I haven't seen a shift in the images index in quite some time. This just might be a chance to learn a little about the algo. There are a lot of people here who are way smarter than I will ever be. Let's put our heads together and learn something, rather than let it degenerate into a "my site went up" vs "my site went down" chat that goes nowhere.
1) do jpgs dominate? What's the consensus?
2)wmuser is right. Let's move forward from there, accepting that yes, the index has been updated. ianevans experience confirms it (to some degree).
3) how are the images being selected? "Alt" tags? On-page positioning? Number of clicks? Age? What?
Let's make the most of this opportunity!
I expect that images that got a lot of clicks stayed at the top of the index and those that did not became candidates for the ash-heap. I am just guessing! Can anyone confirm or deny?
I can blow that one out of the water - the folk complaining are the ones that were getting all the clicks. That's why they are complaining.
Your comment about different ways of identifying images is a good one though - did anyone else notice that the captions that were originally limited to alt and image name changed this year to include adjacent text and even more recently the title of the page. Certainly Google are playing around with the image search.
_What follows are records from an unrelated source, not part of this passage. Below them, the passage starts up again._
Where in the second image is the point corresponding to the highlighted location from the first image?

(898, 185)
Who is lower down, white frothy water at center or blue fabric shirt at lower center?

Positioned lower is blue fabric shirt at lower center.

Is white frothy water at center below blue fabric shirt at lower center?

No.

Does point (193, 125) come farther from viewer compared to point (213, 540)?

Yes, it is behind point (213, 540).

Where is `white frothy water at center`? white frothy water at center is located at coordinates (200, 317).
I still reckon they are building a new index as we've seen with search this year, and that everything will be back to normal in a few months.
OK, Let's assume (as seems reasonable) that high-click images were sent to the chopping-block. Why? This is significant (if true). Why would G delete images that were getting lots of clicks? I am NOT suggesting that G is a rational actor, rather I'm hoping that there is some reason.
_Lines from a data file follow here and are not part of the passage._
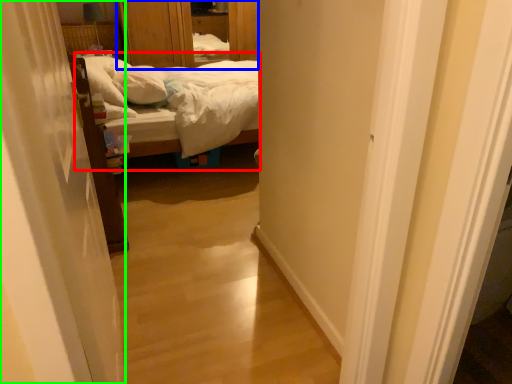
Question: Which object is the closest to the bed (highlighted by a red box)? Choose among these: dresser (highlighted by a blue box) or curtain (highlighted by a green box).

Choices:
 (A) dresser
 (B) curtain

Answer: (B)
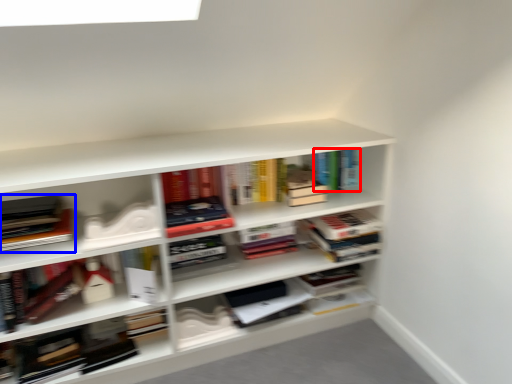
Question: Which object is closer to the camera taking this photo, book (highlighted by a red box) or book (highlighted by a blue box)?

Choices:
 (A) book
 (B) book

Answer: (B)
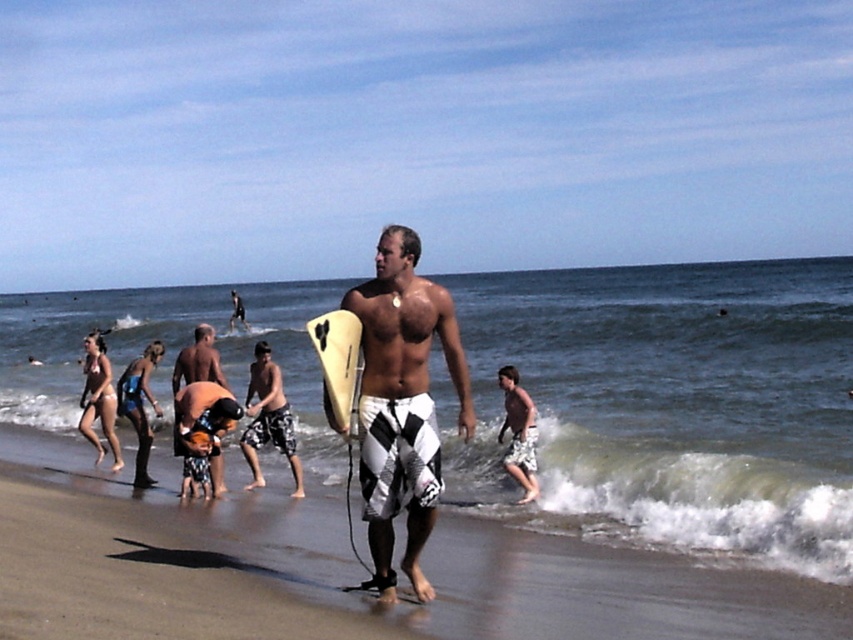
You are a photographer trying to capture the man in the white checkered boardshorts at center and the matte black surfboard at center in a single shot. Based on their sizes, which object should you focus on first to ensure both are in frame?

The white checkered boardshorts at center is shorter than the matte black surfboard at center, so you should focus on the matte black surfboard at center first to ensure both are in frame.

In the scene shown: You are a photographer standing at the beach scene. You want to take a photo of the white checkered boardshorts at center. Where exactly should you aim your camera to capture it?

You should aim your camera at the point with coordinates 0.633 on the x axis and 0.472 on the y axis to capture the white checkered boardshorts at center.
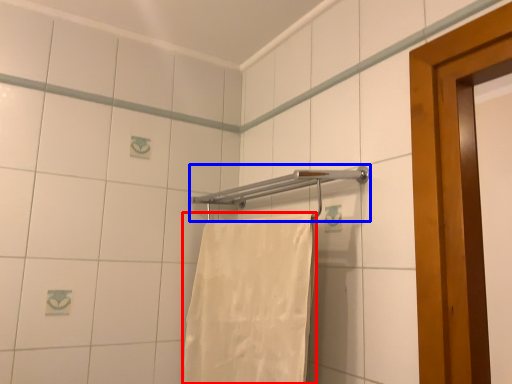
Question: Among these objects, which one is farthest to the camera, towel (highlighted by a red box) or towel bar (highlighted by a blue box)?

Choices:
 (A) towel
 (B) towel bar

Answer: (B)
We have no way of know which images in G's index were getting lots of clicks, but if we listen to the posters here, that's the case. Why?
Secondly, I looked at a bunch of images at random and examined, when possible, the original pages. In many cases there was nothing in the "alt" tag to associate the image with the keyword. Is it possible that G did it by hand? I doubt this, but in some cases I don't see how else they made the connection. I'm stumped!
As for a new index, MC has made it pretty clear, I think, that we are not seeing a new index, but rather a series of tweaks and "refreshes". I have no idea what that really means, but to me, the idea that in a few weeks or even months, we will see a stable, rational index of SERPs or images seems unlikely. I think the current term is "everflux". (But I sure do hope you're right, buddy).
As for me, it is now 5 PM and 115 degrees here in Sacramento, California. I'm off to the pool. Iced-tea and tequilla anyone?
In an indepedent seatch for a film trick, I couldn't find an image on another site anymore until i used another term, which I found after 15 minutes .. The index is now more inexact I would say. It popped up on the old term gazillions of miniformat useless movie posters.
We were affected by the web search for a while. For a few years we were one of the top five sites for "Academy Awards coverage". Then suddenly at the start of this year (right during awards season :-( argh) we were in the 60-100 range. Now we're in the top five again for that search and searches like toronto film festival coverage.
Our original photos do not disappear, and our coverage dates back to '97.
A photo's subject is reflected in the title, alt tag and in text immediately below the image...e.g. Jude Law at the 78th Academy Awards.
A site:mysite.com search used to reveal several thousand of our images. Now it reveals a few hundred. A lot of the thumbnails seem to point to online journals who have hotlinked our images. Those inline links don't work since we use referer based hotlink protection. (see my posting history). That's been in place for a few years, so shouldn't affect anything with Google.